### GIVEN ENTRIES
┏━━

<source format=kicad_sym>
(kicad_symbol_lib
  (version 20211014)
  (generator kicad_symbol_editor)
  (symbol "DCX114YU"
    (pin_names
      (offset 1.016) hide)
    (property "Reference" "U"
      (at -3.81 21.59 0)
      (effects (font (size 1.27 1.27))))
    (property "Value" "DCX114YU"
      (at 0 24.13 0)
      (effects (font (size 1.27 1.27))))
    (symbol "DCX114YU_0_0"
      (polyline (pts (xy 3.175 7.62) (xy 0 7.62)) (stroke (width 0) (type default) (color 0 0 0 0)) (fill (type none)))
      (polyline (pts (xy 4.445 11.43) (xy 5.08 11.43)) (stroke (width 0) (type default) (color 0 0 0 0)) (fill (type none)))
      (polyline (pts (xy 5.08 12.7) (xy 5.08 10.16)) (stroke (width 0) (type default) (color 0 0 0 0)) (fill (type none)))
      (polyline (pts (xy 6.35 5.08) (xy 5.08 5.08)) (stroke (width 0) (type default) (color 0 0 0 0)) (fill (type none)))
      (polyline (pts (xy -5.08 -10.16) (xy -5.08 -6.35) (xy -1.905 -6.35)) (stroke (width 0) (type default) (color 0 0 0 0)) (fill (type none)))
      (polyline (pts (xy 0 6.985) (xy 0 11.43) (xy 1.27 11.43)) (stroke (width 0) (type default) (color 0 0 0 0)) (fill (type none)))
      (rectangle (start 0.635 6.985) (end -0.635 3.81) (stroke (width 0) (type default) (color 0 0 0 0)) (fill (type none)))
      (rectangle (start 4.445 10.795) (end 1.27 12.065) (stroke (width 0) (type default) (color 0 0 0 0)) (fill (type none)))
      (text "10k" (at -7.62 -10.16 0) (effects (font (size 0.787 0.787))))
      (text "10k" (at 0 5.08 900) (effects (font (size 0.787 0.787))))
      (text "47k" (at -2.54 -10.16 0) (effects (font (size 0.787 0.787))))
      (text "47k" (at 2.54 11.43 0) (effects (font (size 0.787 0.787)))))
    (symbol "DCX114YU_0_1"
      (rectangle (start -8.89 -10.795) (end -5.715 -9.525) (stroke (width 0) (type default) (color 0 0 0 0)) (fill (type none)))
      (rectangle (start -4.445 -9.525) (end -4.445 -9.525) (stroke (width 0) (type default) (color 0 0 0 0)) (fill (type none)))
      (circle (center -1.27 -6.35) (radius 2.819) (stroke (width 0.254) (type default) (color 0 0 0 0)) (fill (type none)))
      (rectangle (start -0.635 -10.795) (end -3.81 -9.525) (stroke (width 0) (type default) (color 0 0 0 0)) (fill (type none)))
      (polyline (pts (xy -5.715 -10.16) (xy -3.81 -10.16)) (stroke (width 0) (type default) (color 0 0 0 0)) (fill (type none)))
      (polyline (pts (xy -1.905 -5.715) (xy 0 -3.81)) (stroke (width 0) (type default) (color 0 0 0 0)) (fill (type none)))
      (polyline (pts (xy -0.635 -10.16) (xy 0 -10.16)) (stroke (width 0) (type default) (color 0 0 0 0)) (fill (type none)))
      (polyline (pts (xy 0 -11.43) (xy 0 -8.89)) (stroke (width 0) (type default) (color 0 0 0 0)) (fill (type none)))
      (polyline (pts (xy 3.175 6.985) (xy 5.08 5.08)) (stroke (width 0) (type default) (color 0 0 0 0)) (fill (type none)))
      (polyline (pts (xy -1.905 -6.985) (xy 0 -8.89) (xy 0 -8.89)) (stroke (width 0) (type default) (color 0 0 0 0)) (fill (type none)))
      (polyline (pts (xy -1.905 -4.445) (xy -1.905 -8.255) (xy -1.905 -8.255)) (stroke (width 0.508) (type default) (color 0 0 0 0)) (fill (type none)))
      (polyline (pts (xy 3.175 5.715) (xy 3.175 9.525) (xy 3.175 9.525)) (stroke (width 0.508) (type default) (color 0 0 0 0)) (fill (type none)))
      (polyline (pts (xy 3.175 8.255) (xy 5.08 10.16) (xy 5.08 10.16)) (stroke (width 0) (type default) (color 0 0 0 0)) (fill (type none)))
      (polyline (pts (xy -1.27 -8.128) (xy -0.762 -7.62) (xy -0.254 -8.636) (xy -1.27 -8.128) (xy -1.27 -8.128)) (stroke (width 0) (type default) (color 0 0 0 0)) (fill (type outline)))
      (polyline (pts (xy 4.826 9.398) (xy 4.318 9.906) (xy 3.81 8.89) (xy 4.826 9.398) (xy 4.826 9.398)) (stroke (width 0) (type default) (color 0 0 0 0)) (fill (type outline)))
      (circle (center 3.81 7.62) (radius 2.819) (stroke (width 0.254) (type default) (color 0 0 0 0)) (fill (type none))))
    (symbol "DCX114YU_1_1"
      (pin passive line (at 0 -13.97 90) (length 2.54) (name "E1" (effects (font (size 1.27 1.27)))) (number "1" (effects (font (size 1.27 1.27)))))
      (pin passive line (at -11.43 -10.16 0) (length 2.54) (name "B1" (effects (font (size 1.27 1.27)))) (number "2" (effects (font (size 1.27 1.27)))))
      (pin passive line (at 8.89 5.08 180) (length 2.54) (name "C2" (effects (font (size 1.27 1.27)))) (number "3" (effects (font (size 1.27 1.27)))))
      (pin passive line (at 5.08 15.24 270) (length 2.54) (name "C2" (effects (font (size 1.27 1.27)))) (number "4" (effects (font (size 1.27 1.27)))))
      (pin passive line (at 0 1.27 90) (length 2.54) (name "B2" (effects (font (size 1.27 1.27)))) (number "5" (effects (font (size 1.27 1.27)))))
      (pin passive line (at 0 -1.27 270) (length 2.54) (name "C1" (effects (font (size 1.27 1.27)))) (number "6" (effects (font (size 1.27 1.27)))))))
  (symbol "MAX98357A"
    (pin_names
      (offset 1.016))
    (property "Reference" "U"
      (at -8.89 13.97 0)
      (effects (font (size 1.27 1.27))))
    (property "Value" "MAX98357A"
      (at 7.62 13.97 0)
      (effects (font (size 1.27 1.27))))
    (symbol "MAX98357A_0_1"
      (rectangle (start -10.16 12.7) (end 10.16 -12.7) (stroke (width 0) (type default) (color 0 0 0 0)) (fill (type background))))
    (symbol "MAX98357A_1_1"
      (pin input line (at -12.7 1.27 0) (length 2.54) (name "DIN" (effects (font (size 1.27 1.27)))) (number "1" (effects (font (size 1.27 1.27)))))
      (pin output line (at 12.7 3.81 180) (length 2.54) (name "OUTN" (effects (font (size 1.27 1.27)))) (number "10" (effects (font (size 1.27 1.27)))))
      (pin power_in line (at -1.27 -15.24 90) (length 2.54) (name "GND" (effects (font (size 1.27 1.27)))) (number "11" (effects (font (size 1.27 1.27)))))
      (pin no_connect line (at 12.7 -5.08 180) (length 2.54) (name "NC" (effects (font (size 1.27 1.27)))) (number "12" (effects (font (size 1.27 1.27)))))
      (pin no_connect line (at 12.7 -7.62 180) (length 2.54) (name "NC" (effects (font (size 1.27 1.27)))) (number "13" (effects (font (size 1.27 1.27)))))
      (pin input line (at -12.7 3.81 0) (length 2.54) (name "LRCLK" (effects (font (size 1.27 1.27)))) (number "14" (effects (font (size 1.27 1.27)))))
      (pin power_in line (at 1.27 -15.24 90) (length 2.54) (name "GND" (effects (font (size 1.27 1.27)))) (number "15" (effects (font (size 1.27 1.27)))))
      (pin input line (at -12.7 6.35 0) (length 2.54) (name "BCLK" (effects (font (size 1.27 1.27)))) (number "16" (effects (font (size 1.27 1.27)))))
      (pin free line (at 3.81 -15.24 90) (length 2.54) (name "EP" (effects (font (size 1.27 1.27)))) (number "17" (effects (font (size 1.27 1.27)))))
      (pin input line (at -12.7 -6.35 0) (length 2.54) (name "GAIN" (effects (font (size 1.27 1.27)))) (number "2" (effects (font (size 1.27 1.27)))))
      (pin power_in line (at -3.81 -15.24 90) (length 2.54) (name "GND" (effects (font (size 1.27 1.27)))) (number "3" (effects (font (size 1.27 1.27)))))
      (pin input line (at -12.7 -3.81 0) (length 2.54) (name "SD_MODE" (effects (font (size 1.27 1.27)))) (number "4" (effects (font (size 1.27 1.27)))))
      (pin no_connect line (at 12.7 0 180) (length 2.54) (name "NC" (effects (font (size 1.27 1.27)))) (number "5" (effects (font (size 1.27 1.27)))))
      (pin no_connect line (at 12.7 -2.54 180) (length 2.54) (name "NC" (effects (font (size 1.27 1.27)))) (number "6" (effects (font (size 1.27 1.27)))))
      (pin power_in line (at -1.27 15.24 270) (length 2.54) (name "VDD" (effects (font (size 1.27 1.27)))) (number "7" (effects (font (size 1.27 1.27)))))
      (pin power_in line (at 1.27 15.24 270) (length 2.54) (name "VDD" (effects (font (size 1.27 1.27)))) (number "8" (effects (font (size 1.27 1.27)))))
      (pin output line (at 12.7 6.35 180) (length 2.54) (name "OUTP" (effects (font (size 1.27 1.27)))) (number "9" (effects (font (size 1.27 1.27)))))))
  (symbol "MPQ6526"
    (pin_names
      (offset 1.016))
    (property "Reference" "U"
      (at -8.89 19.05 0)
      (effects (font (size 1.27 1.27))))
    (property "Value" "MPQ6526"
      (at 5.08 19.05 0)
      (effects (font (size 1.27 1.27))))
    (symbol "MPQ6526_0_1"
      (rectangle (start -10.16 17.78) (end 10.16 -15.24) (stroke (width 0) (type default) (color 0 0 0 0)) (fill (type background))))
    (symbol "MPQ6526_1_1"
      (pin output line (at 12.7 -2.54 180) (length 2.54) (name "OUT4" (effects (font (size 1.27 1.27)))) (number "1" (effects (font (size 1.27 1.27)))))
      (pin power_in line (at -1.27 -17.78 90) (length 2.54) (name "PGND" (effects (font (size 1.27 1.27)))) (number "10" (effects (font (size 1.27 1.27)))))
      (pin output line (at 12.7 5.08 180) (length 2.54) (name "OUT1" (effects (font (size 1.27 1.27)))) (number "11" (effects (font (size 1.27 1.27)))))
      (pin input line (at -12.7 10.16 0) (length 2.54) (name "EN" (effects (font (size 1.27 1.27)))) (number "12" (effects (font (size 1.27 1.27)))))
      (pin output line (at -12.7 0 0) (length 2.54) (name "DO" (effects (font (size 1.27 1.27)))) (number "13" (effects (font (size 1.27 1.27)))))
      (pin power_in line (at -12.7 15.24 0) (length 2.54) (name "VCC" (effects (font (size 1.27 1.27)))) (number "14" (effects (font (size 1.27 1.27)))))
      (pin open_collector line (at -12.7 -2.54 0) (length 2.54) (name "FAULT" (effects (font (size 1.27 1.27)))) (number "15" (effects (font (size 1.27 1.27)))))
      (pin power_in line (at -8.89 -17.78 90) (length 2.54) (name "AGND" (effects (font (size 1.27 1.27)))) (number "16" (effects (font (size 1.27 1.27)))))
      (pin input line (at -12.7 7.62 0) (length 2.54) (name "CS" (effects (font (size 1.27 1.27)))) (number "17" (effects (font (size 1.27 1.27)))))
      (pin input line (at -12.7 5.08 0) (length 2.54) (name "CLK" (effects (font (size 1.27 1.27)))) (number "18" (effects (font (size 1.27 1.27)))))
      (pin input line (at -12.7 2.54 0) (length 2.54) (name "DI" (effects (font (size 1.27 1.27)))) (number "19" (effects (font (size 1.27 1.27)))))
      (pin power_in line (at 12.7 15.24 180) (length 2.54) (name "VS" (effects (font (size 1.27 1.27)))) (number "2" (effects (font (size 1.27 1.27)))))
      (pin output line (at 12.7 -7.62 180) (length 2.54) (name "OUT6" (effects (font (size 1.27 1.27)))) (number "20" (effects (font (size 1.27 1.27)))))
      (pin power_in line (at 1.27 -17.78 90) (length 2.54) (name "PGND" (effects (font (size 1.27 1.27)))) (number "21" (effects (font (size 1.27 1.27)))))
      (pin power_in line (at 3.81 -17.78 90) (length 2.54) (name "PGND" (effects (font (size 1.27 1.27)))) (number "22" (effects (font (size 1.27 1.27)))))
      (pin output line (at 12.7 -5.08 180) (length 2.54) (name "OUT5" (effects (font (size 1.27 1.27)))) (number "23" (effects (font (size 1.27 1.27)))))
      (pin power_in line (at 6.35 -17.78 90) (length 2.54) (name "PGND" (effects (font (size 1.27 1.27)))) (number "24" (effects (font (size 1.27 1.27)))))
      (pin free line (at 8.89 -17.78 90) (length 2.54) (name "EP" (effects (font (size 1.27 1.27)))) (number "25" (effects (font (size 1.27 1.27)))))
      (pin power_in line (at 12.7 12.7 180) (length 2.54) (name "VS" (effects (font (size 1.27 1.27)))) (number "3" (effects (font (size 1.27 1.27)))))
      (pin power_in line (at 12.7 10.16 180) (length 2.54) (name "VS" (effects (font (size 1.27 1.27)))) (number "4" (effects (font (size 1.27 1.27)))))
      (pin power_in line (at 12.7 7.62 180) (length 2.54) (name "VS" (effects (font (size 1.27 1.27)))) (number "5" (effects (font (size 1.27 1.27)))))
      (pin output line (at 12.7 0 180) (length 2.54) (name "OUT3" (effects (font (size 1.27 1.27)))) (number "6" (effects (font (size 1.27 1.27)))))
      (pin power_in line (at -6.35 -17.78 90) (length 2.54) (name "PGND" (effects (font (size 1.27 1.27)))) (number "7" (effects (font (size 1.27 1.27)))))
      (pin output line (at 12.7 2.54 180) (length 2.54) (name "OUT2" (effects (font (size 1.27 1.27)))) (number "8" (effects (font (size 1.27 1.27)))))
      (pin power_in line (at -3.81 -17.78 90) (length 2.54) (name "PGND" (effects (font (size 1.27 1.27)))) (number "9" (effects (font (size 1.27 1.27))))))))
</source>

┗━━

### WORK INSTRUCTIONS
Among the lines above, repeat exactly those from the line with "(size 0.787 0.787)))))" to the line with "(rectangle (start -4.445", counting both ends.

### ANSWER SPACE
      (text "47k" (at 2.54 11.43 0) (effects (font (size 0.787 0.787)))))
    (symbol "DCX114YU_0_1"
      (rectangle (start -8.89 -10.795) (end -5.715 -9.525) (stroke (width 0) (type default) (color 0 0 0 0)) (fill (type none)))
      (rectangle (start -4.445 -9.525) (end -4.445 -9.525) (stroke (width 0) (type default) (color 0 0 0 0)) (fill (type none)))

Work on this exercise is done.